Dal gruppo di Rifondazione Comunista di Barberino di Mugello riceviamo e pubblichiamo questo comunicato sulle vicende che hanno interessato il paese nei giorni scorsi e la proposta di sottoporre l’ampliamento dell’outlet a Valutazione di impatto ambientale:
Gli avvisi di garanzia e le conversazioni apparse sulla stampa hanno riportato l’attenzione su temi che da sempre ci stanno a cuore, che abbiamo denunciato e approfondito sia con l’attività in consiglio comunale con innumerevoli mozioni e interrogazioni, sia con le inchieste politiche condotte dal nostro circolo.

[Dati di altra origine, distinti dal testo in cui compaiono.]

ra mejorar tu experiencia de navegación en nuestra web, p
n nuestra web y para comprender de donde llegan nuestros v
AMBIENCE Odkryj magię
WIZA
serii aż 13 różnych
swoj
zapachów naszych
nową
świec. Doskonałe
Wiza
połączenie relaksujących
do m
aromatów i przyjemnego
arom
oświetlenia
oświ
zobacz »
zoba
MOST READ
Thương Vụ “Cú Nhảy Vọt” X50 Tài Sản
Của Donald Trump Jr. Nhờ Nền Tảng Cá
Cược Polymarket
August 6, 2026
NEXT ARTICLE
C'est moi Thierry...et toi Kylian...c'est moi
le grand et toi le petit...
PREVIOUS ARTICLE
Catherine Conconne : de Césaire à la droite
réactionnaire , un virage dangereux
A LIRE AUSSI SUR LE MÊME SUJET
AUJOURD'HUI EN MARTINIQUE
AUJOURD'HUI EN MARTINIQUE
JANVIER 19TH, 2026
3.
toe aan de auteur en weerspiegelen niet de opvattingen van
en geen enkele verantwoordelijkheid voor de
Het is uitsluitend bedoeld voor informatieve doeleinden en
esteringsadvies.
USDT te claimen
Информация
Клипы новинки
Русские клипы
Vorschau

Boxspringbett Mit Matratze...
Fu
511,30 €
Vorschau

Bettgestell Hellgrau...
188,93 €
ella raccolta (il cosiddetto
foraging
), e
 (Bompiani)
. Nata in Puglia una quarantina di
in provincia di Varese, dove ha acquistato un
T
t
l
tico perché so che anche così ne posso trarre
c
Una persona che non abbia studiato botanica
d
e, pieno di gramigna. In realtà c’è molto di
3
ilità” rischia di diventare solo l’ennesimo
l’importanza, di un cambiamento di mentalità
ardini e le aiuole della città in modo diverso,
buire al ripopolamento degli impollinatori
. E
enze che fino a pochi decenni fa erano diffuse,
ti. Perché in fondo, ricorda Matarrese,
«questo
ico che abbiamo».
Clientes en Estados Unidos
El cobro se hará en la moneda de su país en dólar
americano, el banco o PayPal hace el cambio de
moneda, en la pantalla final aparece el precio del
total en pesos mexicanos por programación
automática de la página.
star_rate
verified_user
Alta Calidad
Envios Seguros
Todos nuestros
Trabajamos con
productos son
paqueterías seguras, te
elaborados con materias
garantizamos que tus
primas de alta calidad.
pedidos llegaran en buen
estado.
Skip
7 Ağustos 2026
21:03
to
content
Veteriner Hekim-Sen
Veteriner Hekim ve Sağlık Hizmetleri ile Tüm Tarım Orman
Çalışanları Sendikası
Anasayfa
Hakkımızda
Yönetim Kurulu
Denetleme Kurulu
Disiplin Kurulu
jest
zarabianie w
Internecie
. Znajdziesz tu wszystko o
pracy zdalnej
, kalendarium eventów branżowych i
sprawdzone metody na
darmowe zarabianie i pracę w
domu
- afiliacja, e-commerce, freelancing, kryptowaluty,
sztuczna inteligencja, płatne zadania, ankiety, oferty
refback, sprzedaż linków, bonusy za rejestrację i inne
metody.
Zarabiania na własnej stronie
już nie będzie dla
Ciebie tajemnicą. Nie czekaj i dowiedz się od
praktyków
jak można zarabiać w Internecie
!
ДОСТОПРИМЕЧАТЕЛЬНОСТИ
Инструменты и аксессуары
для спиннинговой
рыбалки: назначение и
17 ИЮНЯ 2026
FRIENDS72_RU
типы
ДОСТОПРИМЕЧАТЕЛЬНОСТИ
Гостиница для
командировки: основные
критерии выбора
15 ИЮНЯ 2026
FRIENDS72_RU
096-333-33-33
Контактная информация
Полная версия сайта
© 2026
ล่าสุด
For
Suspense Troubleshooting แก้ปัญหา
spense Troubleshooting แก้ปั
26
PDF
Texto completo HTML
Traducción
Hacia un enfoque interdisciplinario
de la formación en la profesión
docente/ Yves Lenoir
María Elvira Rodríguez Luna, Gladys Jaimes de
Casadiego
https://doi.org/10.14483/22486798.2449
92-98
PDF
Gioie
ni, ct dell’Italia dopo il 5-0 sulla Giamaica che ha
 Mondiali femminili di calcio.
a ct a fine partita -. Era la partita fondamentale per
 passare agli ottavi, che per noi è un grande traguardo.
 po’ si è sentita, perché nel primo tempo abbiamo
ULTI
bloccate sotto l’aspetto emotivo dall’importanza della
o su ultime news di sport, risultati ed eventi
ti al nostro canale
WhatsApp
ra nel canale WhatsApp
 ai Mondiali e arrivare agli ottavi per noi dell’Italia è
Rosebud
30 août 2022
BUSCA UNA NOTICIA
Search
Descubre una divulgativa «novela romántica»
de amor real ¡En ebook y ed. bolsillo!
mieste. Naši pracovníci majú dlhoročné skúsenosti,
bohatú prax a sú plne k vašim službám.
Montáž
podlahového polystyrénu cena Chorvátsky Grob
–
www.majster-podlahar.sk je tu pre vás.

Parliamo di precise scelte urbanistiche e politiche:
– nell’area di Sottocastello (edilizia concordata ma l’asilo quando?)
– a Bellosguardo e Fienile (interventi necessari o discariche mascherate?)
– nell’ampliamento dell’Outlet (perché senza valutazione di impatto ambientale?)
– alla Bilancino Spa (stabilimenti balneari abusivi?)
– casello autostradale (funzionale ai cittadini o al nuovo polo commerciale?)
Non siamo interessati agli esiti giudiziari della vicenda, la sentenza che ci sta a cuore è quella politica e per quanto ci riguarda è già stata pronunciata.
La maggior parte delle questioni riguarda amministratori che i cittadini hanno già provveduto a sostituire, ma non possiamo ignorare come il “nuovo” appaia incapace di superare questa fase e prendere le distanze da certe scelte. L’amministrazione Zanieri solo nel consiglio comunale di venerdì 5 febbraio ha rifiutato una nostra proposta, che riprendeva una particolareggiata analisi di un’associazione locale e semplicemente chiedeva di sottoporre a valutazione d’impatto ambientale l’ampliamento dell’outlet. Ma allora il “nuovo” dov’è?
La battaglia per il cambiamento, come amavano definirla nel “nuovo” PD in campagna elettorale, è lontana dall’essere vinta, ma noi non smetteremo per questo di combatterla.